Back in May, Coinffeine formed a company and blueprint for a decentralized exchange. The team has been testing for months. Friday, the team showed their decentralized exchange to a crowd for the first time.
Early tester Felix Moreno told Cointelegraph in an email:
“Centralized Bitcoin exchanges should take note. They are a few months away from becoming obsolete.”
The idea behind the exchange is to give users the option of exchanging bitcoin for fiat directly over the Internet, bypassing middlemen like Bitstamp and the defunct Mt. Gox exchanges. Users can connect directly with other users and make the exchange over the protocol. They call it a “BitTorrent for your bitcoins.”
The protocol has made headway. When Alberto Gómez, CEO of Coinffeine, gave the first presentation of the technology in Madrid, he said, “This event is not a 'here it is,' but a 'Hello, World.' Soon our protocol will be ready.”

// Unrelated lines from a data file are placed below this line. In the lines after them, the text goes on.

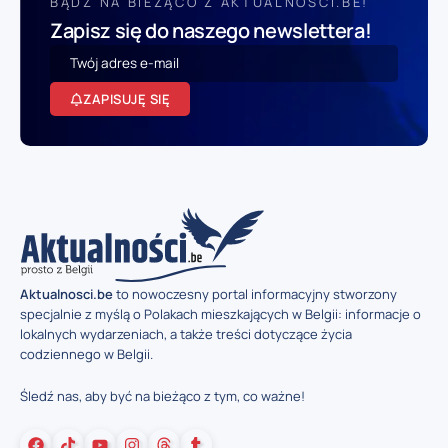
BĄDŹ NA BIEŻĄCO Z AKTUALNOSCI.BE!
Zapisz się do naszego newslettera!
ZAPISUJĘ SIĘ
Aktualnosci.be
to nowoczesny portal informacyjny stworzony
specjalnie z myślą o Polakach mieszkających w Belgii: informacje o
lokalnych wydarzeniach, a także treści dotyczące życia
codziennego w Belgii.
Śledź nas, aby być na bieżąco z tym, co ważne!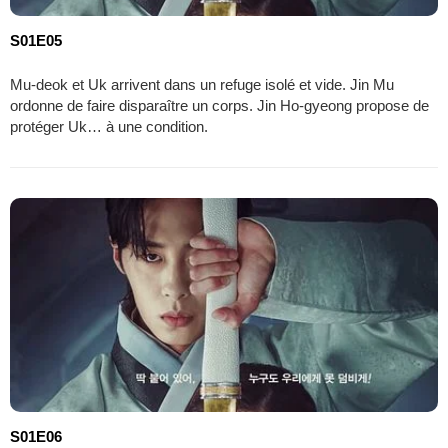
S01E05
Mu-deok et Uk arrivent dans un refuge isolé et vide. Jin Mu
ordonne de faire disparaître un corps. Jin Ho-gyeong propose de
protéger Uk… à une condition.
S01E06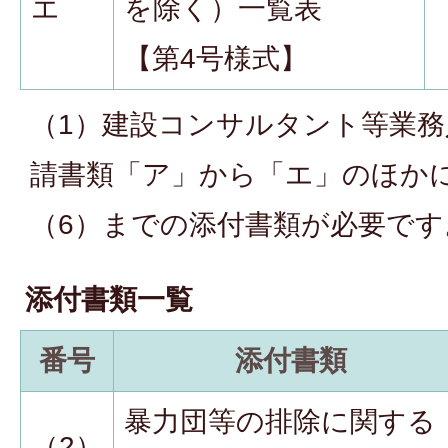
エ
を除く）一覧表
【第4号様式】
（1）建設コンサルタント等業務
請書類「ア」から「エ」のほか
（6）までの添付書類が必要です
添付書類一覧
番号
添付書類
暴力団等の排除に関する
（2）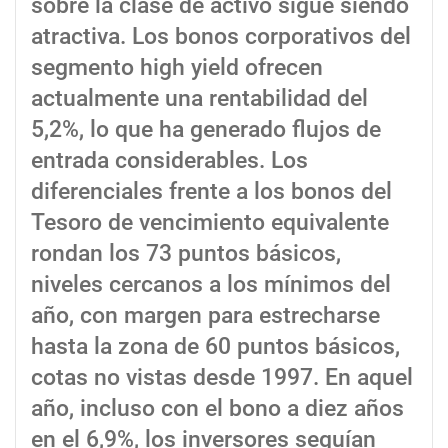
sobre la clase de activo sigue siendo
atractiva. Los bonos corporativos del
segmento high yield ofrecen
actualmente una rentabilidad del
5,2%, lo que ha generado flujos de
entrada considerables. Los
diferenciales frente a los bonos del
Tesoro de vencimiento equivalente
rondan los 73 puntos básicos,
niveles cercanos a los mínimos del
año, con margen para estrecharse
hasta la zona de 60 puntos básicos,
cotas no vistas desde 1997. En aquel
año, incluso con el bono a diez años
en el 6,9%, los inversores seguían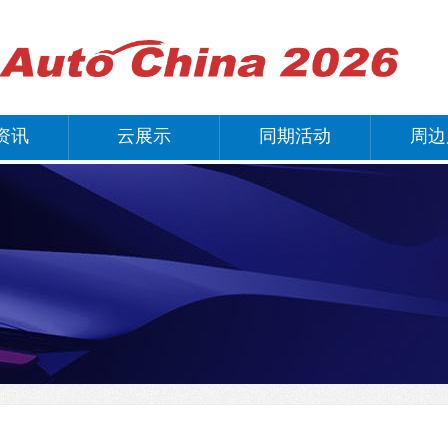
资讯
云展示
同期活动
周边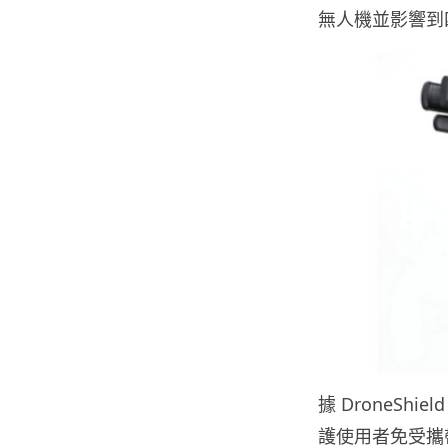
無人機並影響到
據 DroneSh
護使用者免受攜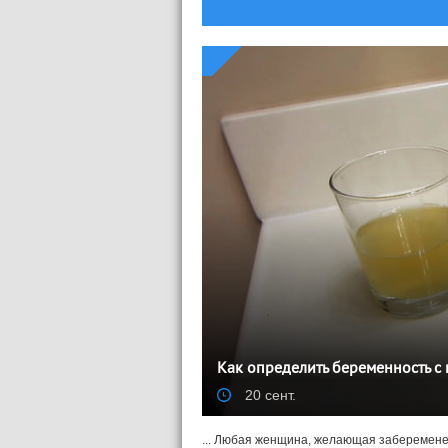
Как определить беременность с
20 сент.
... Любая женщина, желающая забеременет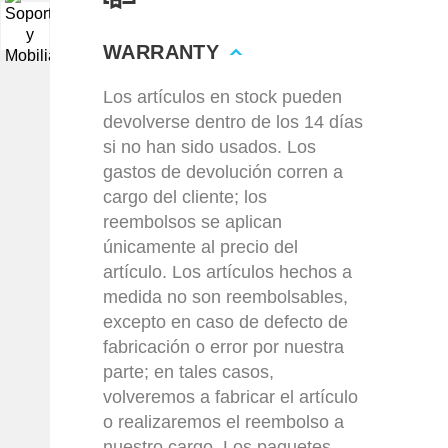
▼
WARRANTY
Los artículos en stock pueden
devolverse dentro de los 14 días
si no han sido usados. Los
gastos de devolución corren a
cargo del cliente; los
reembolsos se aplican
únicamente al precio del
artículo. Los artículos hechos a
medida no son reembolsables,
excepto en caso de defecto de
fabricación o error por nuestra
parte; en tales casos,
volveremos a fabricar el artículo
o realizaremos el reembolso a
nuestro cargo. Los paquetes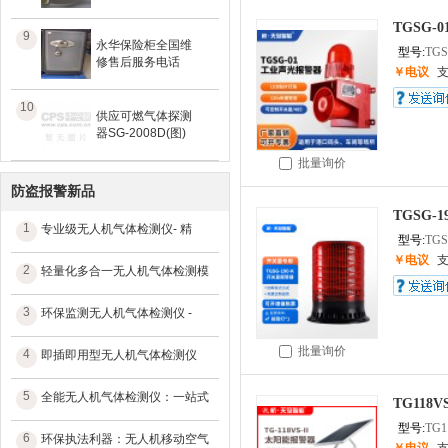
TGSG-
9
永华保险柜全国维
型号:
TGS
修售后服务电话
￥电议
10
供应可燃气体探测
器SG-2008D(图)
批量询价
防盗报警新品
TGSG
1
专业级无人机气体检测仪- 精
型号:
TGS
￥电议
2
轻量化多合一无人机气体检测模
3
环保监测无人机气体检测仪 -
批量询价
4
即插即用型无人机气体检测仪
5
全能无人机气体检测仪：一站式
TG11
型号:
TG1
6
环保执法利器：无人机移动空气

He showed the crowd a transfer of 0.5 BTC across the peer-to-peer network. Attendees received a code to access the trial version and were able to participate with the pre-alpha testing.
“Coinffeine's platform looks neat. It's simple, effective and fast,” Moreno said. “If the real version works as well as the trial version... Well, I can't wait for it to come out!”
As Cointelegraph reported earlier this year, Coinffeine works with the help of a “zero-trust” deposit system. When delivering the presentation, Gómez discussed the role of game theory as a theoretical basis for the protocol. It gives system more control.
“As daunting as it might sound, it boils down to incentives and choosing the best option, taking into account the desires of the other player, and you can see it at work at many places,” he told Cointelegraph. “From the algorithm in Deep Blue defeating Garry Kasparov at chess, the design of the radio spectrum auctions, to the practice of letting one child split the pie and the other to pick which piece to eat.” He also explained:
“We have the extraordinary example of the Bitcoin network that set up a series of incentives in a way that you either follow the protocol rules and benefit or it does not make sense taking part in the game. In the same line of thought, we have used this technique in Coinffeine to guarantee that there is no incentive to modify our client, for example, to try to blackmail the counterparty and redistribute the deposits in an unfair way.”
The exchange opened its doors a couple of months after the then-largest Bitcoin exchange Mt. Gox failed. In November, the platform earned funding from Spanish banking institution Bankinter. Banks don't often invest in Bitcoin startups—if they ever have.
The developers believe it could be a “game changer.” Gómez said that he and his team "were sure that the software supposes a before and an after in the international Bitcoin ecosystem."